On Thu, Mar 7, 2024 at 9:45 AM Chris Siebenmann <cks-f...@cs.toronto.edu> wrote:
>
> > On Wed, Mar 6, 2024 at 10:45 AM Chris Siebenmann
> > <cks-f...@cs.toronto.edu> wrote:
> > > Is this intended behavior? I can't spot a strong statement either way in
> > > the current documentation for Move, although some of the wording sounds
> > > a bit odd if explicit Move positions are supposed to be screen relative.
> >
> > Move honors EWMHBaseStruts, which even if they are zero, are now set
> > per monitor. Due to this some computations don't work as you would
> > expect, since fvwm will adjust the window location to be inside the
> > working area of the current monitor. Does telling Move to ignore the
> > base strust fix your issue. I.e. add ewmhiwa to the end of each of
> > your Move commands.
> >
> > Move 3370p -0p ewmhiwa
>
> This does indeed work in my testing.
>
> In general this seems like a surprising change, since historically fvwm
> has considered Move to be absolute, not per-monitor (well, current
> monitor). It may make sense for people who explicitly use an EWMH area,
> but for people who don't (and the area is implicitly the entire
> monitor), maybe something else should be done.
>

Fvwm has honored base struts with Move this way for a long time and
the ewmhiwa option is not new, so Move wasn't considered absolute. The
difference is with Xinemera these struts were in the bounding box of
all monitors, so it probably wasn't noticed unless you moved a window
partly outside of this bounding box, then fvwm would have ensured the
window was fully inside this bounding box unless ewmhiwa option was
added. The RandR change now gives per-monitor support and a lot more
control, and this default is still useful to ensure Move puts windows
inside a single monitor unless ewmhiwa is used.

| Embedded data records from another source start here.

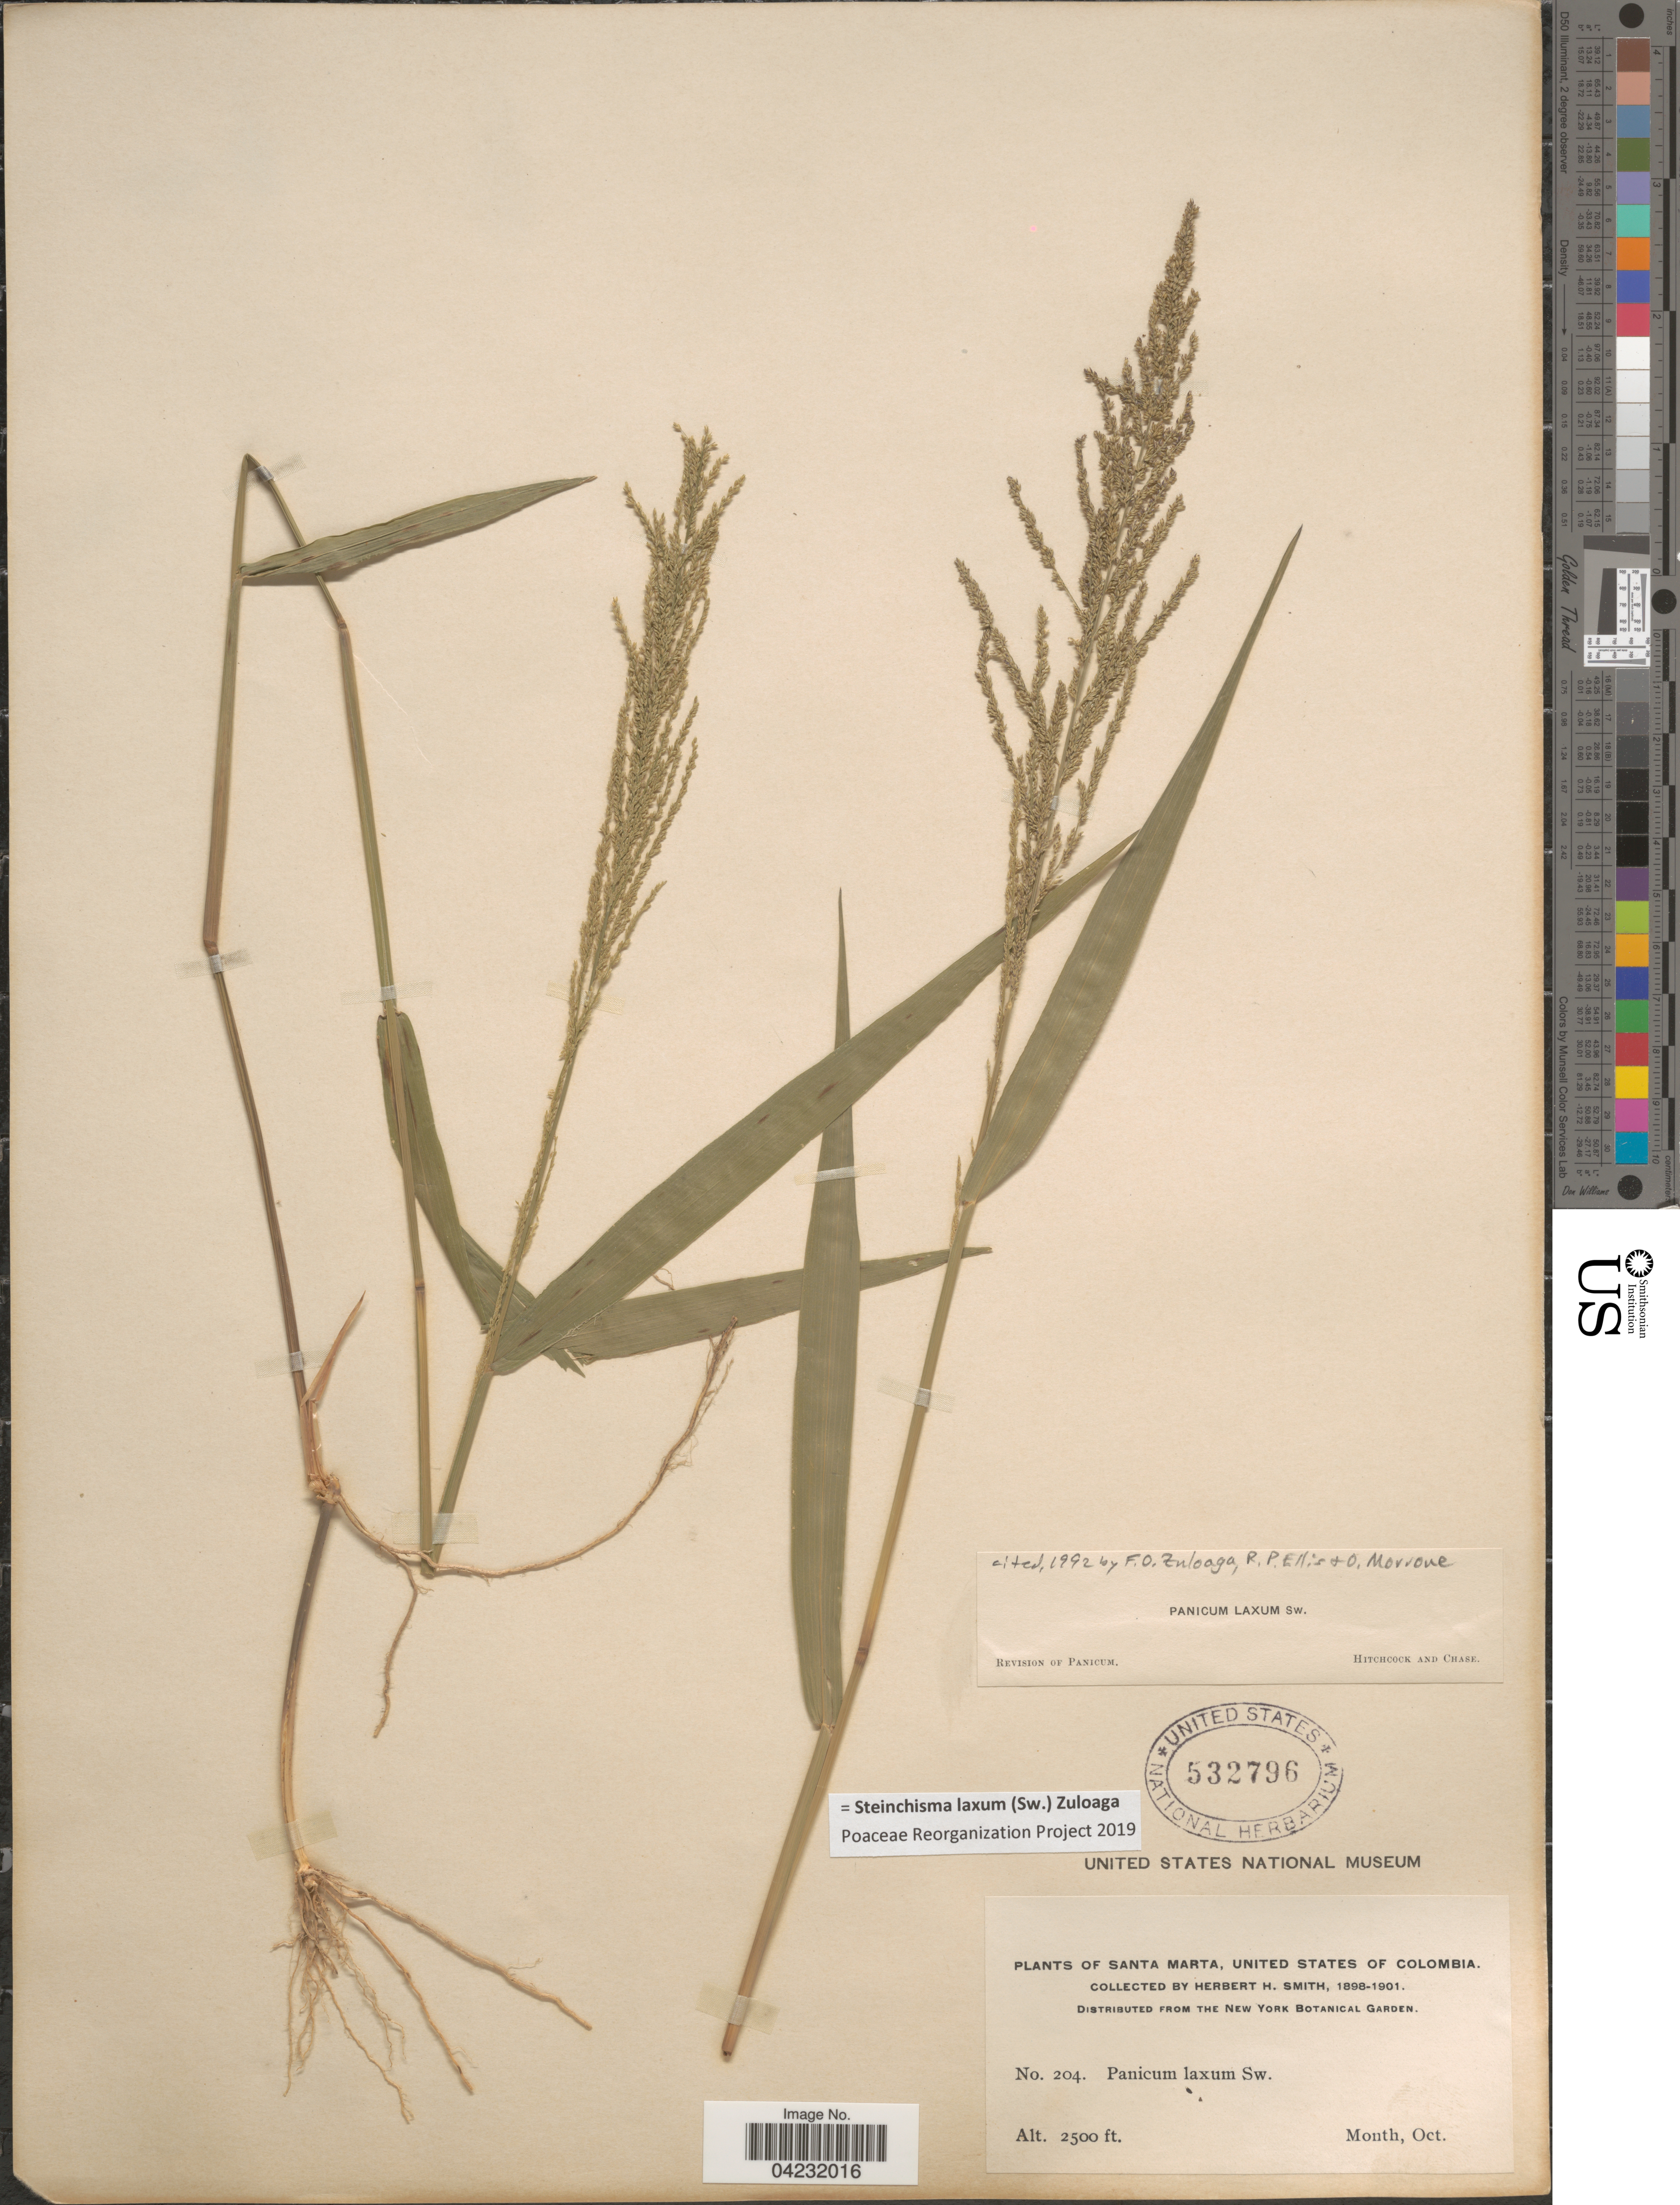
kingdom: Plantae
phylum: Tracheophyta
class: Liliopsida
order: Poales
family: Poaceae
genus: Steinchisma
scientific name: Steinchisma laxum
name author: (Sw.) Zuloaga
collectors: Herbert H. Smith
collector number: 204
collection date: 1898-10/1901-10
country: Colombia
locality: Santa Marta, United States Of Colombia.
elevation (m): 762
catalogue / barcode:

The issue (which isn't an easy fix) is that fvwm cannot determine
which monitor to use in some cases, and will fallback to the current
monitor (the one with the mouse pointer) if no monitor is specified. I
do agree it would be nice if fvwm could better determine which monitor
to use when doing bounding box computations to ensure windows are
fully shown inside a single monitor, but I still think using the
bounding boxes with Move and other operations to ensure windows are
put inside a single monitor or working area is useful. Currently the
work arounds are to either tell move to ignore the bounding box or
specify which monitor you want it to use.